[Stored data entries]
■ ■ ■ ■ ■
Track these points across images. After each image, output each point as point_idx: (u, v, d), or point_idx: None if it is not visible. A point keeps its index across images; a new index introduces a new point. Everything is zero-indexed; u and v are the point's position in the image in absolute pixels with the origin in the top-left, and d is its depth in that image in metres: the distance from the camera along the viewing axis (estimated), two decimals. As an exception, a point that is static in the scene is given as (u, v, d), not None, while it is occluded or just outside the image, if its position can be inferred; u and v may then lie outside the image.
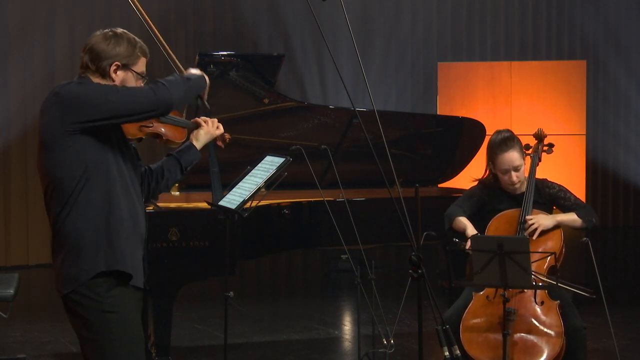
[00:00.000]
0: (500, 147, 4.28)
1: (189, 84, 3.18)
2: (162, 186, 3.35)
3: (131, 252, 3.01)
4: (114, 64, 3.02)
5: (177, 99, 3.06)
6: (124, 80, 3.04)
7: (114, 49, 3.02)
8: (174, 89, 3.05)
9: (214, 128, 3.45)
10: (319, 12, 2.91)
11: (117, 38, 3.06)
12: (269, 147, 5.21)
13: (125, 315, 2.97)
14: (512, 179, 4.28)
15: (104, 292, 2.92)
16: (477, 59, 8.93)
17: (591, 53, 9.07)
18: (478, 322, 4.01)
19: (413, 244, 2.78)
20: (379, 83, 8.99)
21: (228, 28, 8.91)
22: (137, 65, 3.08)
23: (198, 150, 3.39)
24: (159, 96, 2.98)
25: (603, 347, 5.62)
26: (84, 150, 2.91)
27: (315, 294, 8.29)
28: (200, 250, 4.57)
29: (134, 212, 3.04)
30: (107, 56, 3.01)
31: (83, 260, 2.91)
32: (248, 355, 5.75)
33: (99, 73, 3.02)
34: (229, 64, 5.07)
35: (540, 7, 9.18)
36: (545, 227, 4.17)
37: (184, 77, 3.19)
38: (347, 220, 4.55)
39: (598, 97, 9.02)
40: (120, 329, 2.95)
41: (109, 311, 2.93)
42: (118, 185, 2.98)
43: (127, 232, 2.99)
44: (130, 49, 3.06)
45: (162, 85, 3.02)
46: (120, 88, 2.99)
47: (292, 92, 8.13)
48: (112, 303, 2.93)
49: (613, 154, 9.07)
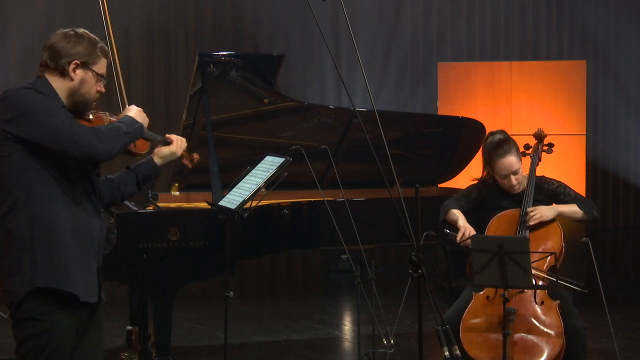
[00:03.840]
0: (497, 152, 4.26)
1: (126, 139, 3.07)
2: (117, 199, 3.31)
3: (80, 267, 2.96)
4: (74, 62, 3.00)
5: (104, 154, 2.97)
6: (83, 80, 3.02)
7: (74, 48, 3.01)
8: (109, 143, 2.97)
9: (180, 148, 3.38)
10: (319, 12, 2.90)
11: (78, 37, 3.03)
12: (269, 147, 5.22)
13: (55, 334, 2.92)
14: (511, 183, 4.28)
15: (37, 309, 2.88)
16: (477, 59, 8.92)
17: (591, 53, 9.06)
18: (478, 322, 4.01)
19: (413, 244, 2.78)
20: (379, 83, 8.98)
21: (228, 28, 8.90)
22: (98, 66, 3.06)
23: (158, 166, 3.32)
24: (93, 144, 2.90)
25: (603, 347, 5.62)
26: (24, 159, 2.88)
27: (315, 294, 8.30)
28: (200, 250, 4.57)
29: (85, 225, 3.00)
30: (67, 54, 2.99)
31: (20, 274, 2.88)
32: (248, 355, 5.76)
33: (57, 71, 3.00)
34: (229, 64, 5.07)
35: (540, 7, 9.17)
36: (547, 217, 4.18)
37: (125, 131, 3.07)
38: (347, 220, 4.55)
39: (598, 97, 9.01)
40: (46, 350, 2.90)
41: (40, 332, 2.89)
42: (65, 197, 2.94)
43: (75, 247, 2.94)
44: (90, 48, 3.04)
45: (102, 134, 2.95)
46: (64, 119, 2.90)
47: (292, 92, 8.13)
48: (44, 322, 2.89)
49: (613, 154, 9.06)
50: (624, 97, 9.08)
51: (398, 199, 2.80)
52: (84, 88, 3.04)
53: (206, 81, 4.97)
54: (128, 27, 8.40)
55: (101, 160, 3.01)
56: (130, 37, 8.30)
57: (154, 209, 4.85)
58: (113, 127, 3.04)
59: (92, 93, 3.08)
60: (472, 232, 4.19)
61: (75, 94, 3.03)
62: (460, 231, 4.20)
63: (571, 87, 7.80)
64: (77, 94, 3.04)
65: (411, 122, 6.01)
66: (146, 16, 8.54)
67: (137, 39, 8.39)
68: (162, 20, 8.59)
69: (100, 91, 3.11)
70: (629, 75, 9.06)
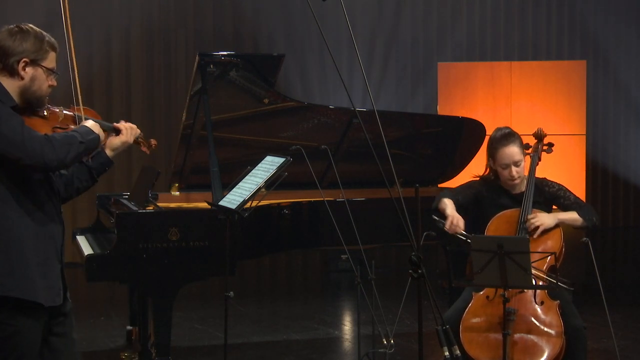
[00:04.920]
0: (501, 142, 4.30)
1: (80, 149, 2.99)
2: (72, 194, 3.24)
3: (41, 272, 2.94)
4: (22, 60, 2.93)
5: (57, 163, 2.90)
6: (34, 78, 2.96)
7: (21, 45, 2.93)
8: (62, 152, 2.89)
9: (132, 136, 3.29)
10: (320, 12, 2.90)
11: (23, 33, 2.96)
12: (269, 147, 5.21)
13: (24, 336, 2.91)
14: (512, 174, 4.29)
15: (2, 314, 2.87)
16: (477, 59, 8.93)
17: (591, 53, 9.07)
18: (478, 322, 4.01)
19: (413, 244, 2.78)
20: (379, 83, 8.98)
21: (228, 28, 8.91)
22: (47, 61, 2.99)
23: (110, 157, 3.24)
24: (44, 152, 2.83)
25: (603, 347, 5.62)
26: None
27: (315, 294, 8.29)
28: (200, 250, 4.57)
29: (47, 229, 2.97)
30: (14, 52, 2.92)
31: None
32: (248, 355, 5.75)
33: (7, 71, 2.94)
34: (229, 64, 5.07)
35: (540, 7, 9.18)
36: (547, 225, 4.18)
37: (80, 141, 2.99)
38: (347, 220, 4.55)
39: (598, 97, 9.02)
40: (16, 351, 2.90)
41: (9, 335, 2.89)
42: (26, 203, 2.90)
43: (37, 253, 2.92)
44: (37, 44, 2.96)
45: (55, 142, 2.88)
46: (15, 125, 2.83)
47: (292, 92, 8.13)
48: (10, 326, 2.88)
49: (613, 154, 9.06)
50: (624, 97, 9.09)
51: (398, 199, 2.79)
52: (35, 85, 2.98)
53: (206, 81, 4.97)
54: (128, 27, 8.41)
55: (53, 169, 2.94)
56: (130, 37, 8.30)
57: (154, 209, 4.85)
58: (67, 135, 2.97)
59: (44, 89, 3.01)
60: (460, 221, 4.20)
61: (26, 92, 2.97)
62: (448, 219, 4.21)
63: (571, 87, 7.81)
64: (28, 92, 2.98)
65: (411, 122, 6.01)
66: (146, 16, 8.54)
67: (137, 39, 8.39)
68: (162, 20, 8.60)
69: (52, 85, 3.04)
70: (629, 75, 9.06)
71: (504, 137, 4.32)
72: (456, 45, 9.11)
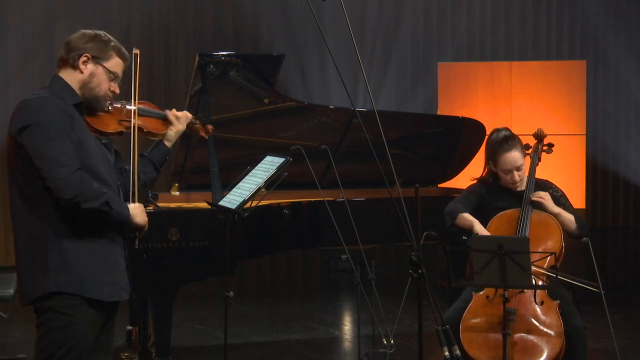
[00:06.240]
0: (502, 147, 4.28)
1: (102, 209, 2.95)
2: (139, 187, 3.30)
3: (104, 269, 3.00)
4: (84, 55, 3.07)
5: (69, 203, 2.87)
6: (93, 74, 3.08)
7: (86, 43, 3.09)
8: (80, 196, 2.87)
9: (183, 124, 3.45)
10: (320, 12, 2.90)
11: (92, 35, 3.13)
12: (269, 147, 5.22)
13: (78, 329, 2.95)
14: (514, 179, 4.30)
15: (62, 303, 2.92)
16: (477, 59, 8.92)
17: (591, 53, 9.06)
18: (478, 322, 4.01)
19: (413, 244, 2.78)
20: (379, 83, 8.98)
21: (228, 28, 8.90)
22: (109, 63, 3.11)
23: (169, 148, 3.43)
24: (63, 188, 2.85)
25: (603, 347, 5.63)
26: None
27: (315, 294, 8.30)
28: (200, 250, 4.57)
29: (110, 225, 3.03)
30: (77, 47, 3.08)
31: (34, 277, 2.93)
32: (248, 355, 5.76)
33: (69, 64, 3.08)
34: (229, 64, 5.07)
35: (540, 7, 9.17)
36: (550, 206, 4.22)
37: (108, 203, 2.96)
38: (347, 220, 4.55)
39: (598, 97, 9.01)
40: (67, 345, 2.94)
41: (63, 325, 2.93)
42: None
43: (98, 250, 2.98)
44: (101, 45, 3.11)
45: (83, 185, 2.89)
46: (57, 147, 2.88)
47: (292, 92, 8.13)
48: (67, 316, 2.93)
49: (613, 154, 9.05)
50: (624, 97, 9.08)
51: (398, 199, 2.79)
52: (93, 82, 3.09)
53: (206, 81, 4.97)
54: (128, 27, 8.40)
55: (64, 203, 2.90)
56: (130, 37, 8.30)
57: (154, 209, 4.85)
58: (100, 190, 2.95)
59: (103, 89, 3.11)
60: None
61: (85, 87, 3.08)
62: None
63: (571, 87, 7.81)
64: (86, 87, 3.08)
65: (411, 122, 6.01)
66: (146, 16, 8.54)
67: (137, 39, 8.39)
68: (162, 20, 8.59)
69: (114, 91, 3.16)
70: (629, 75, 9.05)
71: (505, 142, 4.30)
72: (456, 45, 9.10)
■ ■ ■ ■ ■
**Exercise aim**
Out of the data above, give again only the lines starting at the one holding "22: (137, 65, 3.08)" and ending at the one holding "49: (613, 154, 9.07)", unchanged.

**Expected output**
22: (137, 65, 3.08)
23: (198, 150, 3.39)
24: (159, 96, 2.98)
25: (603, 347, 5.62)
26: (84, 150, 2.91)
27: (315, 294, 8.29)
28: (200, 250, 4.57)
29: (134, 212, 3.04)
30: (107, 56, 3.01)
31: (83, 260, 2.91)
32: (248, 355, 5.75)
33: (99, 73, 3.02)
34: (229, 64, 5.07)
35: (540, 7, 9.18)
36: (545, 227, 4.17)
37: (184, 77, 3.19)
38: (347, 220, 4.55)
39: (598, 97, 9.02)
40: (120, 329, 2.95)
41: (109, 311, 2.93)
42: (118, 185, 2.98)
43: (127, 232, 2.99)
44: (130, 49, 3.06)
45: (162, 85, 3.02)
46: (120, 88, 2.99)
47: (292, 92, 8.13)
48: (112, 303, 2.93)
49: (613, 154, 9.07)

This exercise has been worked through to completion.